Friday 31 May 2013

Give Tilbury a Fort

Spent a great day out with my family at Tilbury Fort last weekend. It's an unexpected treasure positioned between the power station and piles of containers. There's three pages on the Fort in The Joy of Essex. Manager Kevin Diver gave me an after hours tour and wasn't able to unlock everything while I was writing the book, but I should now add that the officers' rooms are really atmospheric with their old fireplaces and floorboards, the museum has some great letters and artefacts and that it's great to step inside the tunnels and rooms inside the magazines (told you we had magazines somewhere in Essex!). These rooms were cells at one period, housing Jacobite prisoners as well as gunpowder and shells. Tlbury also has lots of slopes for kids to roll down and great sweeping views across the Thames to Gravesend and is built in a distinctive star shape known as a bastion fort. The shop does a fine line in Dad's Army fridge magnets, marmalade and ice cream too.
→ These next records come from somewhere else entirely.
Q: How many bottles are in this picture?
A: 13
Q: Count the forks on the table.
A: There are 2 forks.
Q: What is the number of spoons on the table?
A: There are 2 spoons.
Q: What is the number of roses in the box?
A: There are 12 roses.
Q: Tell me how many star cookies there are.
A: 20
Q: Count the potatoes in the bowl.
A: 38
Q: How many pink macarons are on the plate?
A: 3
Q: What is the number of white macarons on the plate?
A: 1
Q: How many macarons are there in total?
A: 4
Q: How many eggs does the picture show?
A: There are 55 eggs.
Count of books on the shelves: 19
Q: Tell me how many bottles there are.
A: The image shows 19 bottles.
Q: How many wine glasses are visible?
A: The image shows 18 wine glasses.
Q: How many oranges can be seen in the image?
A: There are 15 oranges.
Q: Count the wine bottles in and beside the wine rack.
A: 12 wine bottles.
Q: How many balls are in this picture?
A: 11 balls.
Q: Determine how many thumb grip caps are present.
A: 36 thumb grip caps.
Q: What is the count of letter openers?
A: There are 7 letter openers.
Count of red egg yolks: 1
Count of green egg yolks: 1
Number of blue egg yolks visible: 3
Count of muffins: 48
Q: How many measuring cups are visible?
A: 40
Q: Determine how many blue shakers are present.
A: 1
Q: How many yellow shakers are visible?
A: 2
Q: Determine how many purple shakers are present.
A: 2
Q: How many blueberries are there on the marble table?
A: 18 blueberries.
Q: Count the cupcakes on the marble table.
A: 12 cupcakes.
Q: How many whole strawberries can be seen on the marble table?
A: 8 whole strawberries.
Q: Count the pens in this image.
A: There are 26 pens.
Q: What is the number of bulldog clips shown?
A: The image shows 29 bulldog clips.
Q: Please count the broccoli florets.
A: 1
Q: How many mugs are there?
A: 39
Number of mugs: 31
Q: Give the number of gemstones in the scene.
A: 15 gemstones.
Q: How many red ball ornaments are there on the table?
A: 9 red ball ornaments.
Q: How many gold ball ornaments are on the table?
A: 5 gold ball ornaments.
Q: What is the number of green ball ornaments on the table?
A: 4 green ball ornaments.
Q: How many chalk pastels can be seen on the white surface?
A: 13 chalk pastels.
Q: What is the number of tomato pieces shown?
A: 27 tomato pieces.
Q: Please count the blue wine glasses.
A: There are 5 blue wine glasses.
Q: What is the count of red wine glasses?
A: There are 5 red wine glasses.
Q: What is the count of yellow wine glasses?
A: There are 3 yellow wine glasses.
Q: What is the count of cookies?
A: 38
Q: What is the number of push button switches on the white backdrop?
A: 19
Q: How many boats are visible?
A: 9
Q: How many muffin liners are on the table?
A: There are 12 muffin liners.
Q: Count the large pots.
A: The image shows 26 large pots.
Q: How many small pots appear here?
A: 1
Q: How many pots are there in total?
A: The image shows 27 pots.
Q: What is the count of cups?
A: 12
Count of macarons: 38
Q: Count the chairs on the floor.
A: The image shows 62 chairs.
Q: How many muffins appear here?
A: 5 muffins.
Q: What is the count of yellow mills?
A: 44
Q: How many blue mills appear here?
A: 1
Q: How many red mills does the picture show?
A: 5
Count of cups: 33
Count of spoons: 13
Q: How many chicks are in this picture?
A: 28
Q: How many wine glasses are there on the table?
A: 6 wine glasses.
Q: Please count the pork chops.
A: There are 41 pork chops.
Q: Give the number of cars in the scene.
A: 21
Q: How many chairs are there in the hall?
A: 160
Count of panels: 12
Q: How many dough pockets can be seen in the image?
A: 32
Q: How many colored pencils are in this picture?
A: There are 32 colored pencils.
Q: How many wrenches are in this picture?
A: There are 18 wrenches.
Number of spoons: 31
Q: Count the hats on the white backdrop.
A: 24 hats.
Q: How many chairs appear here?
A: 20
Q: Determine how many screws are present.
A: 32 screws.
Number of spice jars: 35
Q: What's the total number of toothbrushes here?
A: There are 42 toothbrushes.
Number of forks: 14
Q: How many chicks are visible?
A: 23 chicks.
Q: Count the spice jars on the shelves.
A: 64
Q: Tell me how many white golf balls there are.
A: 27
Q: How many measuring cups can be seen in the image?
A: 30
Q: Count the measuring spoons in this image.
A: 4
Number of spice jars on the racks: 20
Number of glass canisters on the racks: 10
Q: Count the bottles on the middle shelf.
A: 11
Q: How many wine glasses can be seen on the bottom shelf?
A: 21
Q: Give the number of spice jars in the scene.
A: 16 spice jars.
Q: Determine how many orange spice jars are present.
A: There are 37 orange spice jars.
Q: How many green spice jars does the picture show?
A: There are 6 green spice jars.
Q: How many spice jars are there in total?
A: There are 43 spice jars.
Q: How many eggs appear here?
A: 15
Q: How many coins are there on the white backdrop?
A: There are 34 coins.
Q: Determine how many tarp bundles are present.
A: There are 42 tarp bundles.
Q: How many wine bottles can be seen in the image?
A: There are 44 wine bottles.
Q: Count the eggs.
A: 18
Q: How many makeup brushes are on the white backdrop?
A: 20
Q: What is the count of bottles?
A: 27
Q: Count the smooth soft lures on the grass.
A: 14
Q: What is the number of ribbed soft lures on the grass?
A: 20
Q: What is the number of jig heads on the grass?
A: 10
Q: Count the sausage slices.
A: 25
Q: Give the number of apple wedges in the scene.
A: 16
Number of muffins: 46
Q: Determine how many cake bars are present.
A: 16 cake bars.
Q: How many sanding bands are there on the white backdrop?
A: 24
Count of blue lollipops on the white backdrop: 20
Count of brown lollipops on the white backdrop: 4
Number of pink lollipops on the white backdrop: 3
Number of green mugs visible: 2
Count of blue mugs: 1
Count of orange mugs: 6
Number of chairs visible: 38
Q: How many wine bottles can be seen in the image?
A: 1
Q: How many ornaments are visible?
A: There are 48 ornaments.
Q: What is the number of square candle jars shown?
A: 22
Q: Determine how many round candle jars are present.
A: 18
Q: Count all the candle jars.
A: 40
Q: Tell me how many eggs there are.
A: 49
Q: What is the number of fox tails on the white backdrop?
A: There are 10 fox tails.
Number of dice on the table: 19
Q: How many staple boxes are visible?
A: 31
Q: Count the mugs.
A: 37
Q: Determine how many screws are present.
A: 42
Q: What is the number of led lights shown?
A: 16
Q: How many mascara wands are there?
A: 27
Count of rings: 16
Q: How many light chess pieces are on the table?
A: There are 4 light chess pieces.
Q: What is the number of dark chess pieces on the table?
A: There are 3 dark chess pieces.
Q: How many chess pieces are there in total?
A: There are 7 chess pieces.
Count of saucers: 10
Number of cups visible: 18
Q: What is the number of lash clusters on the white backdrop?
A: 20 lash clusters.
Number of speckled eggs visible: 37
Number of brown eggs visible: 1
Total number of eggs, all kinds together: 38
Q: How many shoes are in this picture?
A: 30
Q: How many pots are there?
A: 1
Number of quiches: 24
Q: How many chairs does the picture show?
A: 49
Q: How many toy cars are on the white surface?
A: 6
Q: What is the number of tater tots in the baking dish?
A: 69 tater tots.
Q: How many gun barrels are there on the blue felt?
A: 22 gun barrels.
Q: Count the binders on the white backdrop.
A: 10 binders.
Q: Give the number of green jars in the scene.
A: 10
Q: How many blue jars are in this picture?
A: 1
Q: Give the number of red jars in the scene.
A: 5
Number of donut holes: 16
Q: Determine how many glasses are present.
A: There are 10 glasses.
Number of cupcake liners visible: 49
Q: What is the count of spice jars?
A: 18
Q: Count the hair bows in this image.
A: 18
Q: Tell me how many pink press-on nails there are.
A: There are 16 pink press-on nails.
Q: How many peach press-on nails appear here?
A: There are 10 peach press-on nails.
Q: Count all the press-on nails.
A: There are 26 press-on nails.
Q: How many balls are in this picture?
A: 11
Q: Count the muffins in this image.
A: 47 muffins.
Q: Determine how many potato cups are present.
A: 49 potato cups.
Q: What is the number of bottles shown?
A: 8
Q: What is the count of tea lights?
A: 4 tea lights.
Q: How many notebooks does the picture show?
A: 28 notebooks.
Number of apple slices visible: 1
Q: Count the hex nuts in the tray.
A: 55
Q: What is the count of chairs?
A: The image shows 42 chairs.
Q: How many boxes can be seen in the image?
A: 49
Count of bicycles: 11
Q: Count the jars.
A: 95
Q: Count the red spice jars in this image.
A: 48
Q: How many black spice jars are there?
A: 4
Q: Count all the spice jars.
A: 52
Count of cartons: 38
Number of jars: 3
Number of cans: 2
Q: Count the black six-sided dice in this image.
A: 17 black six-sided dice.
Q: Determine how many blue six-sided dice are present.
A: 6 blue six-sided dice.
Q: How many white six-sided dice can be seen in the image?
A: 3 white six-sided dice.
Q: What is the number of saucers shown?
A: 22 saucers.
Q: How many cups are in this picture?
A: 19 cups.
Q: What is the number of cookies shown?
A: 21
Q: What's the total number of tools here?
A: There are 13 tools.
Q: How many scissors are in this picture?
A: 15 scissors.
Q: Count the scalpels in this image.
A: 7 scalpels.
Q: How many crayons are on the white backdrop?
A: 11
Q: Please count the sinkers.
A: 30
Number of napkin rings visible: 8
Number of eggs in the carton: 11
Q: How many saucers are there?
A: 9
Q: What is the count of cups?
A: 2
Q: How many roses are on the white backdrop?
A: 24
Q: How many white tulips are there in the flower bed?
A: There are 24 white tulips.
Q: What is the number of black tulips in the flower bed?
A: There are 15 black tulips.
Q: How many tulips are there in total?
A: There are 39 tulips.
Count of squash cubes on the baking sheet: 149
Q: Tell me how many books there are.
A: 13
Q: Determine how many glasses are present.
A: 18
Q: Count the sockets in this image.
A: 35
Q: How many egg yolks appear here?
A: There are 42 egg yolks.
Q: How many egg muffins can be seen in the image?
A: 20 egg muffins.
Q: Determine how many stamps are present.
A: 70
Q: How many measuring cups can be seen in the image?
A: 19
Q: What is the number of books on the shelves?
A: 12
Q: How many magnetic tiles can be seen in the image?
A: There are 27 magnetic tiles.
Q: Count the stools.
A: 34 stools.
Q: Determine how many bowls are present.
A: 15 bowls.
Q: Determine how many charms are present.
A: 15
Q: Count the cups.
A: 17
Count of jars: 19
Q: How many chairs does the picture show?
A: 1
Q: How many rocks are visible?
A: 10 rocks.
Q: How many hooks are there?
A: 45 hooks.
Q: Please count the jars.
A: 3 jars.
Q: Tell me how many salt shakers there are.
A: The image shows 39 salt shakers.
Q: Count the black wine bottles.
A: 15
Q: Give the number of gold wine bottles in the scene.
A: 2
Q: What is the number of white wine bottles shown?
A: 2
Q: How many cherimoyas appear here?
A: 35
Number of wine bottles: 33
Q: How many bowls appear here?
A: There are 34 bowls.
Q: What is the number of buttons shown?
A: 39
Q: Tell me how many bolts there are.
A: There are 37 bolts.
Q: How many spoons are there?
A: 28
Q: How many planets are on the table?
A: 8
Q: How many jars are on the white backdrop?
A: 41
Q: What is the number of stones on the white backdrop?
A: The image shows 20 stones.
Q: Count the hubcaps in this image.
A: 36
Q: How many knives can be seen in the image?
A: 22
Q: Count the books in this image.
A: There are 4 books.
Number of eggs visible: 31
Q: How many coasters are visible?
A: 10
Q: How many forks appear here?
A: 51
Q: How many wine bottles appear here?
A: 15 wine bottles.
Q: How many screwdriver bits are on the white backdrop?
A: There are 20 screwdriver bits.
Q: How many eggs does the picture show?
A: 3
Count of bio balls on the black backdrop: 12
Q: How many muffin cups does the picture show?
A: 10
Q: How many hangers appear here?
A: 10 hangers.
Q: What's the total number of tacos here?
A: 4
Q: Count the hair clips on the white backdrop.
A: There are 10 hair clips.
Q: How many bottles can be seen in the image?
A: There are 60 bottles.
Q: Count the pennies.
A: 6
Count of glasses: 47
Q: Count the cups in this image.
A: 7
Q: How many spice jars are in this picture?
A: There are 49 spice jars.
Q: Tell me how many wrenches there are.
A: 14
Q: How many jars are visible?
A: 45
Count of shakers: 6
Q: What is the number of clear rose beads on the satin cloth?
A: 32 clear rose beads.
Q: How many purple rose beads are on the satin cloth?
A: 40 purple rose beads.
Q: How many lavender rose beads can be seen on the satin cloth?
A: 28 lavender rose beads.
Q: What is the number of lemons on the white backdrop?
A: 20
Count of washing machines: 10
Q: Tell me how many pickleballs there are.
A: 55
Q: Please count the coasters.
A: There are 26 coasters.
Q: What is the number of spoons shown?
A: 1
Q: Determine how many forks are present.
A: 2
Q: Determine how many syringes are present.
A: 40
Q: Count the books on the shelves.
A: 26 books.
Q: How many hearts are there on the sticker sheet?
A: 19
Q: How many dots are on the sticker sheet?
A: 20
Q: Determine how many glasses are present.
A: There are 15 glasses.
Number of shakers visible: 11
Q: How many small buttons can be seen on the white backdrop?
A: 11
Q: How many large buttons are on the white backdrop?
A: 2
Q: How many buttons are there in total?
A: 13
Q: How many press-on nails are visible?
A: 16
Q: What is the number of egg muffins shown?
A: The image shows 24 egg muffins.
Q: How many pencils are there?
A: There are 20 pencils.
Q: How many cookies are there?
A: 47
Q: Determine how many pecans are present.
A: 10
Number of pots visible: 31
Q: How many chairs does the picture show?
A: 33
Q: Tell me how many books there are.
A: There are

All this and a nice pint of Abbott in the World's End pub afterwards.

Monday 6 May 2013

Done up like a Ukipper in Essex

Is there anyone left in politics not fixated with Essex Man? Friday's Evening Standard ran the headline, "Labour makes gains but has failed to win over Essex Man". While on the editorial pages Andrew Neather wrote that, "in grittier parts of Essex — Brentwood, Harlow, Epping — it was mainly Ukip not Labour that took votes off the Tories". In today's Guardian, John Harris writes that, 'Last week I spent time with Ukip in Essex… in such towns as Wickford, Bilerciacy and Rayleigh, the disaffection runs deep." Was there anyone in Essex last week who wasn't a journalist?

Thursday 2 May 2013

The Apprentice docks in Tilbury

The Apprentice is continuing its love affair with Essex. The new series starts next Tuesday on BBC and the first episode sees the  teams selling the contents of shipping containers in Tilbury. These include high-visibility jackets, cat litters and novelty waving "lucky cats". All this after last season's foray into jam-making at Wilkin & Son in Tiptree and selling fake tan in Romford. Seems like Lord Sugar thinks that if you can sell in Essex you can sell anywhere. Will the candidate who describes themselves as "like Napoleon" meet their Waterloo outside Tilbury Fort?

Wednesday 1 May 2013

Essex 1 Plymouth 0

America's Founding Fathers were Essex Boys, claims an article in the Daily Telegraph. (Click on the link to read.) New research from the Harwich Mayflower Project suggests that the Mayflower sailed from Harwich and only stopped at Plymouth for an hour to take on supplies. Yet it is Plymouth that has grabbed the glory for being the home of the Founding Fathers and hijacked the Mayflower. Hopefully Essex is not going to be mugged off any longer. Not only was Colchester once the capital of England, now we discover that Essex created the United States of America. No wonder President Obama supports West Ham.